Pour un Burkina prospère

De son côté, le président par intérim de la Communauté musulmane au Burkina Faso, El Hadj Adama Sakandé a déclaré : « Nous saluons cette initiative qui va renforcer certains acquis, à savoir la coexistence pacifique qui existe déjà sur le terrain entre les différentes communautés. Nous espérons que les échanges vont permettre de consolider les textes et lois existants (...)». Le Pasteur André Mano, représentant de la Fédération des églises et missions évangéliques (FEME) du Burkina Faso, s'est félicité de la tenue l’idée de l’atelier : « L’occasion nous est donné de pouvoir échanger, pour mieux nous comprendre (...).
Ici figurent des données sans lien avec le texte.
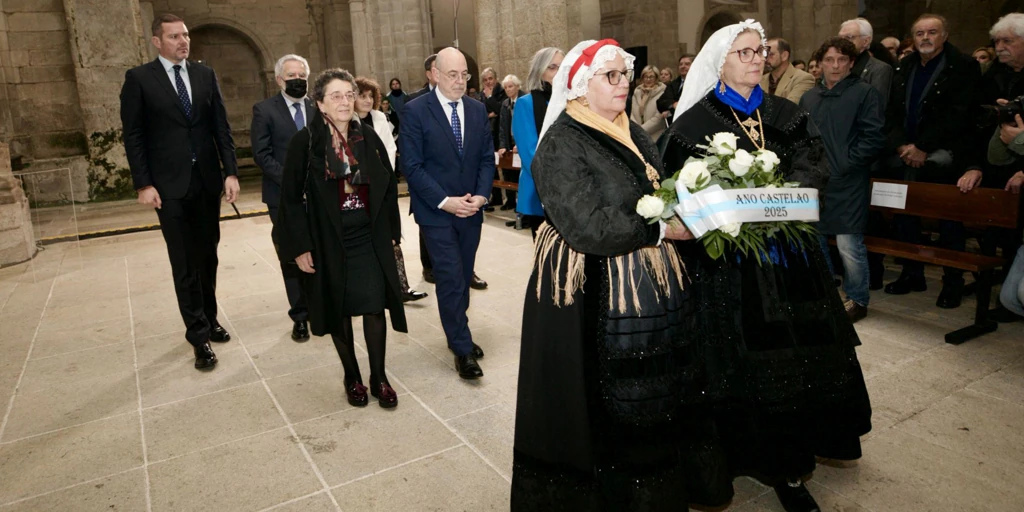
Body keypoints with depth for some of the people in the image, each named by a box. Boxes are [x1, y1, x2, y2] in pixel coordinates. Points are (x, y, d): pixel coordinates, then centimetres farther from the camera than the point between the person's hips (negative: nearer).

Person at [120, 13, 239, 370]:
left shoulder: (205, 75, 8)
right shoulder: (139, 78, -1)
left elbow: (221, 127, 6)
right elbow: (133, 136, -3)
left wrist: (231, 171, -2)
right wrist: (143, 184, -10)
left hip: (208, 180, 3)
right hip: (170, 185, -3)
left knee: (207, 257, 12)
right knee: (184, 263, 1)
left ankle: (208, 319, 28)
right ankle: (199, 335, 9)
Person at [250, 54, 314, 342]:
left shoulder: (318, 108, 9)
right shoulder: (264, 110, 0)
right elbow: (262, 154, -6)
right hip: (284, 197, -2)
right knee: (292, 258, 4)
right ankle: (300, 317, 15)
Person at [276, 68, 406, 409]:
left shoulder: (369, 138, 3)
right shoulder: (305, 142, -7)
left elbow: (388, 186, 10)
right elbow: (291, 197, -6)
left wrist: (391, 231, 7)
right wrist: (300, 246, -9)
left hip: (369, 240, 2)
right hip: (328, 243, -2)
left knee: (375, 308, 0)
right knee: (339, 311, 9)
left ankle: (379, 378, 17)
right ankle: (352, 377, 27)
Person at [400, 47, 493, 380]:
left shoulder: (478, 110, 8)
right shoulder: (416, 111, -7)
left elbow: (487, 158, 9)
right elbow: (412, 166, -11)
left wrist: (481, 195, -7)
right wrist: (444, 201, -17)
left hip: (471, 210, 5)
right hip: (436, 211, -5)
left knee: (463, 278, 13)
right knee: (451, 280, -5)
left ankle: (456, 334, 30)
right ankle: (462, 349, 5)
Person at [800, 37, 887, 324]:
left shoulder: (865, 94, -2)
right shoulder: (809, 98, 14)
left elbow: (874, 139, -9)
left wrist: (845, 164, -13)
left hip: (847, 184, -6)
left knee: (849, 245, -6)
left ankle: (857, 300, 13)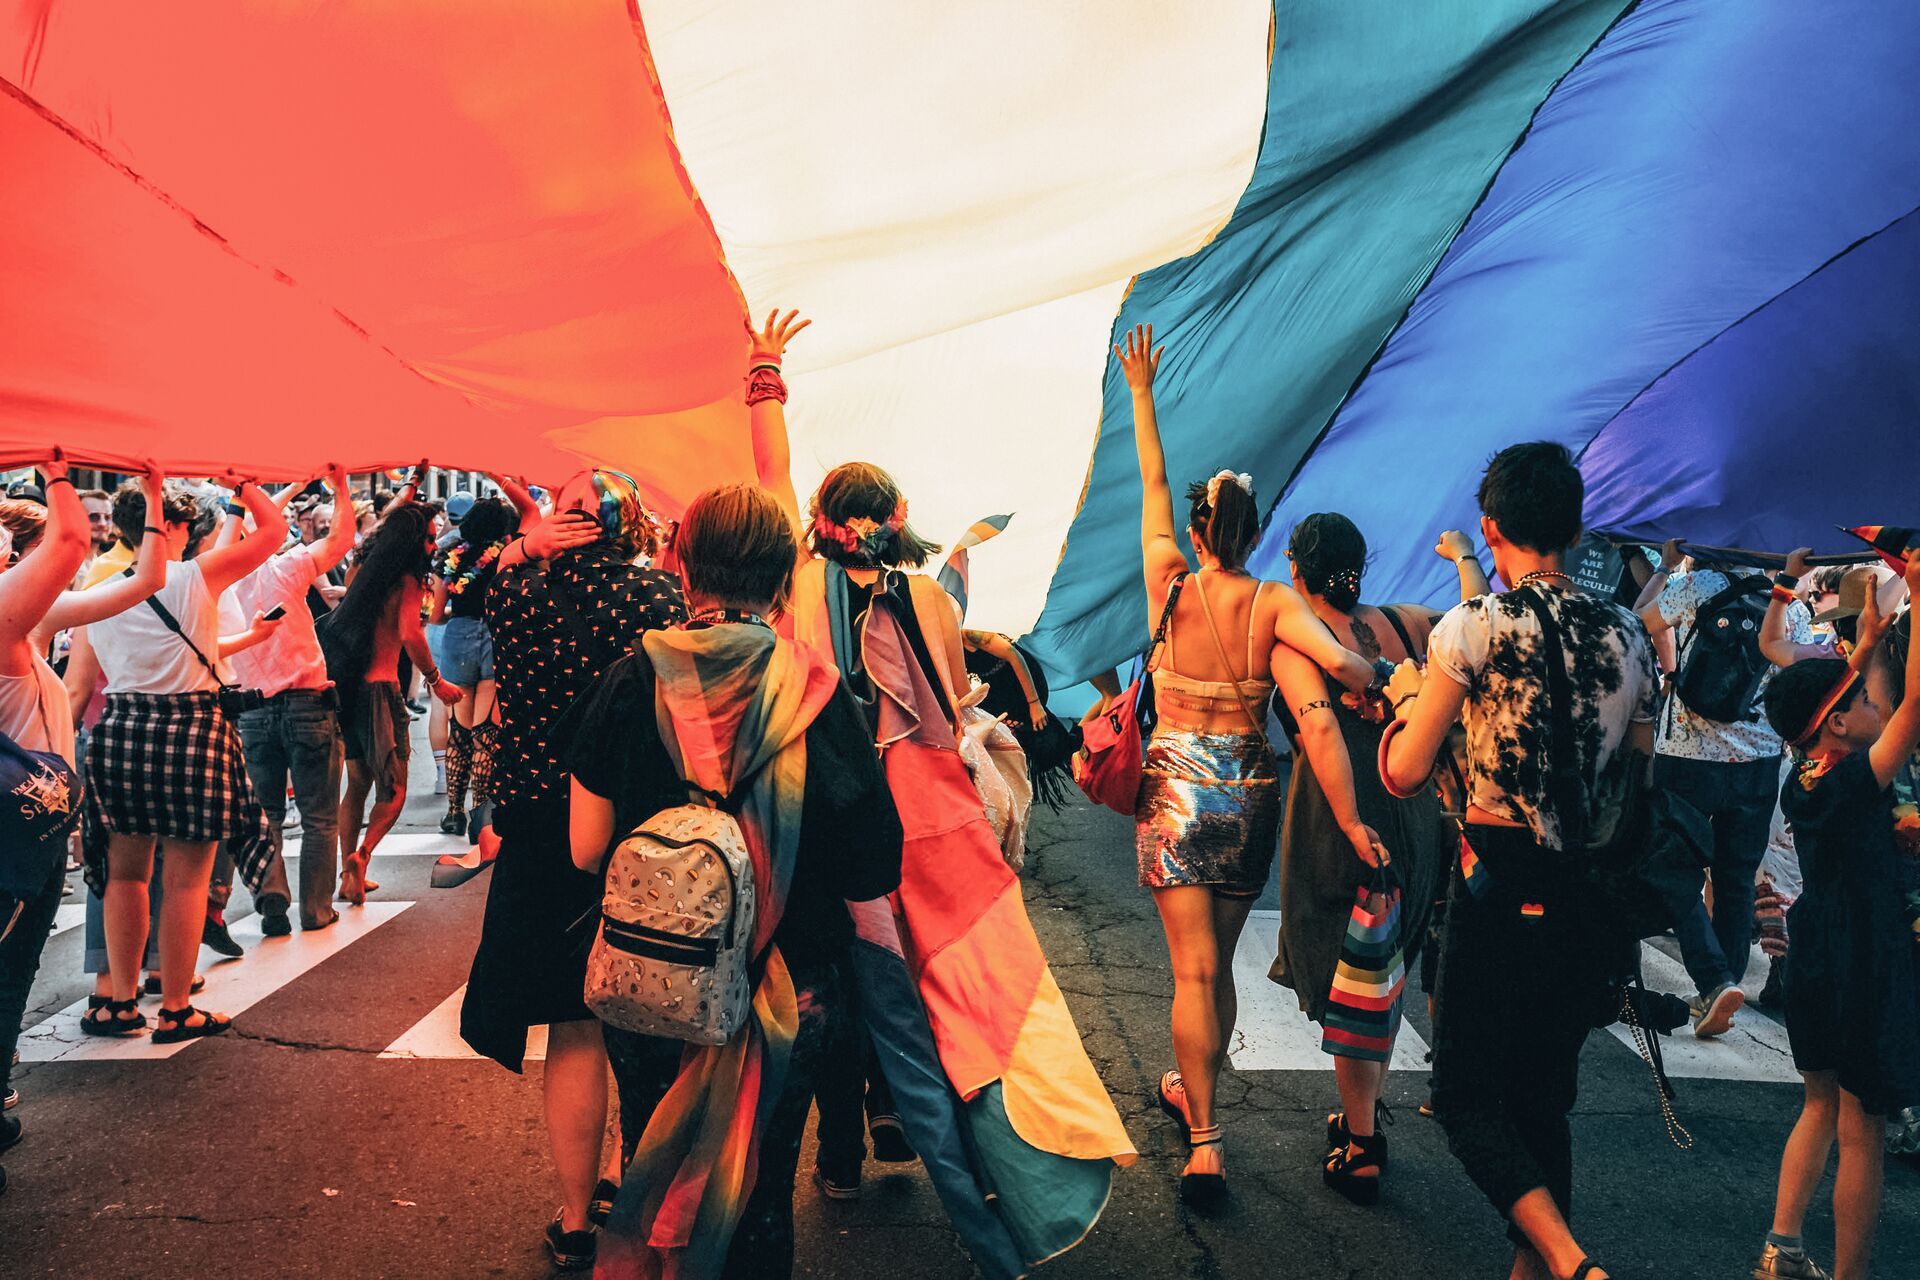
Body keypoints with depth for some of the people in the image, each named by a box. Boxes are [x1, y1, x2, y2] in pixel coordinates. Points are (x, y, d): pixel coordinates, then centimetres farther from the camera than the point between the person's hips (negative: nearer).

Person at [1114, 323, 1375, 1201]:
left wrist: (1141, 394, 14)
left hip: (1177, 785, -2)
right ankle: (1192, 1090, 37)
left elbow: (1151, 488, 5)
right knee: (1219, 960, 18)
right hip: (1249, 789, 2)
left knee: (1194, 968, -2)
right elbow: (1341, 661, -21)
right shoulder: (1273, 603, -6)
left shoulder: (1170, 587, -5)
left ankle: (1203, 1145, -6)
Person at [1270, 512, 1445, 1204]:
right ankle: (1366, 1117, 37)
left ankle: (1361, 1152, 16)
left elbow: (1322, 730, -25)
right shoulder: (1402, 623, 5)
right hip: (1415, 812, 6)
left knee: (1343, 981, 7)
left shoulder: (1294, 644, -10)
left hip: (1343, 821, -6)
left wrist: (1352, 826, -26)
Le ministre de l’Administration territoriale et de la Sécurité, Dr Jérôme Bougouma, pour sa part a expliqué que le choix de la thématique de la rencontre n’est pas fortuit. « Les religions sont au cœur des défis de notre temps. En vérité, nous vivons dans un monde hanté par le risque d’une rupture profonde entre les religions, entre les hommes et femmes, entre les civilisations. Dès lors, il n’est pas sans intérêt de prendre la mesure d’une réalité aussi complexe et sensible, en mobilisant tous ceux qui, au-delà de la diversité des sensibilités, peuvent analyser et saisir l’évolution des religions », a-t-il soutenu. Et de pareilles rencontres paraissent plus que jamais nécessaires, à son avis, car le Burkina Faso abrite de « nombreux courants religieux, des sociétés composites et des communautés multiculturelles ». Mais pour autant, il a avoué : « L’Etat ne connait pas bien ses religions ». Sur la base de ce constat, il a signifié aux participants : « Notre Etat a besoin que vous apportez des précisions, que vous nous livrez également des subtilités nécessaires à la prise en compte des préoccupations des religions dans notre pays ». Du reste, le ministre Bougouma reste convaincu que « la religion se veut porteuse de valeurs, de normes et d’obligations génératrices de mécanismes d’exercice du pouvoir et de techniques de régulation sociale indispensables au bon fonctionnement de la société, mais également susceptibles de toutes sortes de récupérations et de manipulations ». L’organisation de l’atelier a été possible, grâce à l’appui technique et financier du Projet de renforcement de la gouvernance politique (PRGP).